The experiment was conducted on the touch-sensing display on an Apple iPhone 14 Pro running iOS 17.3 (Apple Inc., Cupertino, CA, USA). The phone is 147.5 mm tall and 71.5 mm wide and has a screen resolution of 1179 by 2556 pixels. All text input assistance functionality on the device (such as Autocorrect or Autocomplete) was disabled during testing. To present the experiment tasks, a custom testing application was written in Swift and installed on the device.
The software guided participants through the testing using the TapFix and measured user performance. The application source code is available on GitHub (https://github. com/nicholaSDehnen/tapfix-userstudy-ios;accessed 23 February 2025). Additionally, the questionnaires were presented in paper form.

4.3. Procedure

Participants sat at a table during day time. The software and experiment was explained and demonstrated to the participants.
All participants held the device with both hands and used their thumb(s) to interact with the device and type on the keyboard. Figure 5 shows a participant performing the typing warm-up task.

Figure 5. A participant working on a typing warm-up task.

No quantitative data was recorded on how participants held their phones or potentially changed their grip during the trials. However, most participants used the two-thumb method for the writing warm-up and switched to the one-handed (as shown in Figure 1 for example), using solely the thumb of their dominant hand to correct the typos.

4.3.1. Typing Warm-Up

A warm-up typing round was performed to ensure an even level of familiarity with the testing device and its text input functionality among the participants. As most participants owned different models of the device itself, this allowed them to adjust to the screen size of the testing device.
Autocomplete and Autocorrect were programmatically disabled during the typing warm-up. Additionally, participants were not allowed to correct any typing mistakes they made. A total of 20 sentences were randomly selected from the MacKenzie and Soukoreff phrase set [27], which participants had to copy.
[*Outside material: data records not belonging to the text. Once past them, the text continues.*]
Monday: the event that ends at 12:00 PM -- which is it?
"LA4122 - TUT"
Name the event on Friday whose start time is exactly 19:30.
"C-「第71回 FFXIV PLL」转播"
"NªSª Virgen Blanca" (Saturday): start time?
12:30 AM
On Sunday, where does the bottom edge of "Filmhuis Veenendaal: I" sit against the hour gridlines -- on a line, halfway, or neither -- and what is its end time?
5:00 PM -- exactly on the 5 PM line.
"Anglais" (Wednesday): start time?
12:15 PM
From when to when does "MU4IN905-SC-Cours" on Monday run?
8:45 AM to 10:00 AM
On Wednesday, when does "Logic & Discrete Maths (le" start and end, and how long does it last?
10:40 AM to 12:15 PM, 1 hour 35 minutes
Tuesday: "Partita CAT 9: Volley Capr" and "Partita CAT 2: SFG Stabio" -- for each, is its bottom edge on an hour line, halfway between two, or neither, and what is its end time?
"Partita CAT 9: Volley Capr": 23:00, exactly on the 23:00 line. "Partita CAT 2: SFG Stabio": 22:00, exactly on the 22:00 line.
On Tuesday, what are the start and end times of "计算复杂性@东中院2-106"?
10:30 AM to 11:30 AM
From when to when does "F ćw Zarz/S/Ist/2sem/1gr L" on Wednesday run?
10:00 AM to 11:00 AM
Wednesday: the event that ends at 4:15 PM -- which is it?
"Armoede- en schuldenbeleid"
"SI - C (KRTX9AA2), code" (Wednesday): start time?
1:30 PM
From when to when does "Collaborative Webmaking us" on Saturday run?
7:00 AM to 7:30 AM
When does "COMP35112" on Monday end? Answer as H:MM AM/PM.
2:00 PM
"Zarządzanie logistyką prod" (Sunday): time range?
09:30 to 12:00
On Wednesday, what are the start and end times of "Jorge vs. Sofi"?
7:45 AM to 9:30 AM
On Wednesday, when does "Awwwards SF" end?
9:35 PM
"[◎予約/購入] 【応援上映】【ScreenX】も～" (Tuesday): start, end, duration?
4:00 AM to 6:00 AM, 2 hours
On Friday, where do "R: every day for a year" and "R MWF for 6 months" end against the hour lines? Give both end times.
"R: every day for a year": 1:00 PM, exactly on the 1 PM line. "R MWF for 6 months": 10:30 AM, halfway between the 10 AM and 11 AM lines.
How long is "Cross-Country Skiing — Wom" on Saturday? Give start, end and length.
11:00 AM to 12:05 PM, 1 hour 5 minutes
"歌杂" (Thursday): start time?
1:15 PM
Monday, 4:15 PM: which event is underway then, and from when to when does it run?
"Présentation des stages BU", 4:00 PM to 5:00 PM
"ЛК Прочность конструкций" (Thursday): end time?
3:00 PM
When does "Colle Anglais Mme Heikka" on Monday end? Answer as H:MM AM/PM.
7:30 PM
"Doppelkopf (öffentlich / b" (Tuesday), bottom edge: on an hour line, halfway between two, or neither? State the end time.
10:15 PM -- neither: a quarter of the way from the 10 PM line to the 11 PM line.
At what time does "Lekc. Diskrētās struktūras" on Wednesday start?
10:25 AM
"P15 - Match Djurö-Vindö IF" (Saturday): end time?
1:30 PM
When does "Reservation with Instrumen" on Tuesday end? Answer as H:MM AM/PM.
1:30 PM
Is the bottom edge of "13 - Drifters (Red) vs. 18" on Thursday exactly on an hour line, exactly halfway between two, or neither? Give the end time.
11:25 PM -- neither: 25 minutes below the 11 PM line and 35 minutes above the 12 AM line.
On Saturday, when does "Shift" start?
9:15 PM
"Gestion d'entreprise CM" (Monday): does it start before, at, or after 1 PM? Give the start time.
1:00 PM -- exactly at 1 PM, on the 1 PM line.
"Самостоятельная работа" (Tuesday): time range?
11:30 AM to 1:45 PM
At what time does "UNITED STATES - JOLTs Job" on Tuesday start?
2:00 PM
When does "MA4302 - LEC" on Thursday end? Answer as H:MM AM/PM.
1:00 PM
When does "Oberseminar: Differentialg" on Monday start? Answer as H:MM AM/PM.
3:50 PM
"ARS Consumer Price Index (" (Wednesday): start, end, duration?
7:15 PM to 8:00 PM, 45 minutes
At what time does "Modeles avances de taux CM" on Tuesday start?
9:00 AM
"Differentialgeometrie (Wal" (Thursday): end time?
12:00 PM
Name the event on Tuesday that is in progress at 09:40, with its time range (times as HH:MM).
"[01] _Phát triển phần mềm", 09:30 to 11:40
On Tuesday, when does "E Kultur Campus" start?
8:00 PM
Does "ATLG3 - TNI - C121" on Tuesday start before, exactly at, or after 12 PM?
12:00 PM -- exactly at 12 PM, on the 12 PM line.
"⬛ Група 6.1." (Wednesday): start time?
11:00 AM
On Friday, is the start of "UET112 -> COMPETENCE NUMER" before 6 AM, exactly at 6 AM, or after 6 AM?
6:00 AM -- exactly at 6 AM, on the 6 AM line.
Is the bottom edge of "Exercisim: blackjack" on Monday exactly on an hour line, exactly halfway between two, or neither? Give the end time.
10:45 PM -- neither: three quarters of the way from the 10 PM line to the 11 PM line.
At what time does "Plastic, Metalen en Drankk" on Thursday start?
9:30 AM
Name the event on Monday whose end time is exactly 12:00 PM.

A screenshot of this warm-up process is depicted in Figure 6 and is also seen on the device in Figure 5.

Figure 6. Typing warm-up prompt.

4.3.2. Correction Warm-Up

Preceding each correction test, warm-up rounds for the corresponding method were performed, one per correction type. Correction types included deletion of an added character, replacement of a character, insertion of a missing character, and swapping the order of two characters. Each round included 10 randomly selected sentences from the phrase set mentioned above. Depending on the correction type, an error was introduced at a random location in a word by randomly replacing a letter (Replace), inserting an additional character (Delete), removing an existing character (Insert), or swapping two consecutive characters (Swap). Special care was taken to ensure there would be no ambiguity in the resulting "mistyped" word. The error was visualized to participants above the text input box as shown in Figure 7.

Figure 7. Visualization of the induced error for the user to correct.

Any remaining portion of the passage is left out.